Dans un précédent article a été montrée la différence de pratique professionnelle entre PwC Suisse et PwC Luxembourg. Cette approche par comparaisons permet de mettre en exergue des anomalies ou des dysfonctionnements.


PwC : une même enseigne réputée : deux conceptions fort différentes de la RSE
C’est à présent avec PwC France que l’on peut comparer PwC Luxembourg en matière de RSE (Responsabilité Sociale ou Sociétale de l’Entreprise).

Dans ces deux juridictions PwC est très engagé pour promouvoir la RSE. Mais à l’examen des textes, des différences substantielles apparaissent dans la définition même de la RSE et notamment dans son application pour le secteur financier.

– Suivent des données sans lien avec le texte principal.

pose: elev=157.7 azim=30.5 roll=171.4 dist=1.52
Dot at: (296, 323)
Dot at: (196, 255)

Si la conception française place l’éthique des affaires au cœur de la démarche, la conception luxembourgeoise est une démarche de prestige et de démonstration de ses moyens.

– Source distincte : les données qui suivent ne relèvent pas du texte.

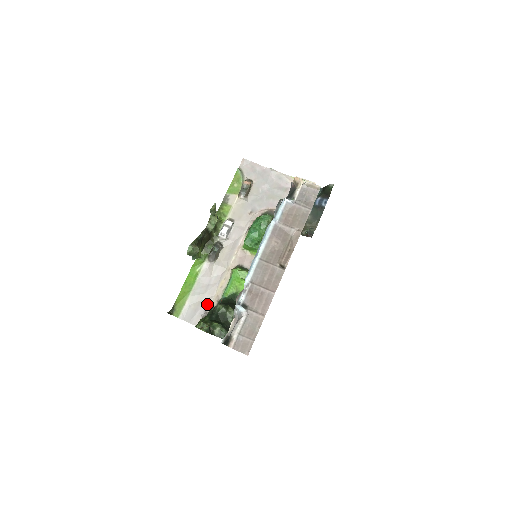
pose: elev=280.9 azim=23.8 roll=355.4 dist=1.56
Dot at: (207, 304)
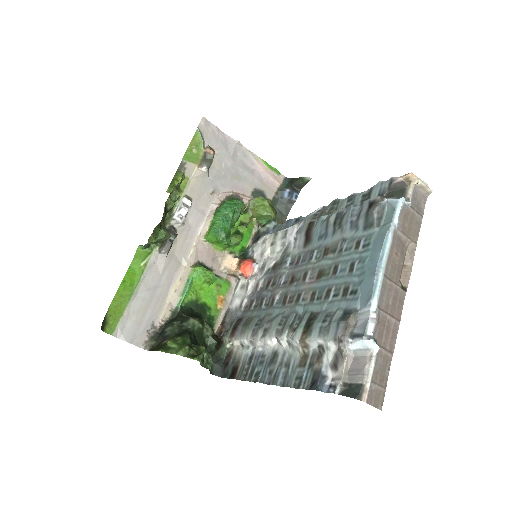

L’approche française : une démarche d’éthique des affaires avant tout

PwC France est très engagée en matière de RSE sous la houlette d’Yves Medina (1) son déontologue auteur de diverses publications et notamment d’un ouvrage de référence sur la déontologie (2).
Par son adhésion au Pacte mondial, initiative lancée en 1999 par Kofi Annan, secrétaire général de l’ONU, pour promouvoir la responsabilité sociétale des entreprises, PricewaterhouseCoopers s’est engagé à respecter en France les 10 principes du Pacte, relatifs aux droits de l’Homme, aux normes du travail, à l’environnement et à la lutte contre la corruption, mais aussi à communiquer de façon concrète sur ses actions engagées dans ces différents domaines. Parmi les actions concrètes présentées par PwC France dans ses rapports de responsabilité sociétale, on peut noter l’adoption d’un code de conduite définissant ses grands principes de comportement et l’organisation mise en place pour veiller à son respect, les actions de ressources humaines en matière de politique de formation et d’encouragement à la diversité, le positionnement d’acteur et d’expert dans le domaine du développement durable et de l’environnement, la participation à des actions philanthropiques, la diversité et notamment le rôle et la promotion du leadership des femmes dans l’entreprise et surtout l’engagement en matière de responsabilité sociétale au travers d’une participation active à l’Observatoire sur la responsabilité sociétale des entreprises (ORSE).
Yves Medina est en effet co-fondateur de l’ORSE (4), dont il est le vice-président. Dans la perspective de comparer le Luxembourg et la France en matière de RSE, parmi toutes les activités de l’ORSE est notamment à souligner le Club Finance, qui a pour objectif de traiter les thématiques de développement durable en lien avec la finance. Ce club a élaboré un guide « Finance et développement durable » insistant les enjeux et responsabilités spécifiques aux acteurs financiers en matière de développement durable. Ces enjeux et responsabilités sont organisés autour de trois thématiques : instaurer une éthique des affaires irréprochable, intégrer les critères de développement durable dans les métiers et contribuer au renforcement du lien social.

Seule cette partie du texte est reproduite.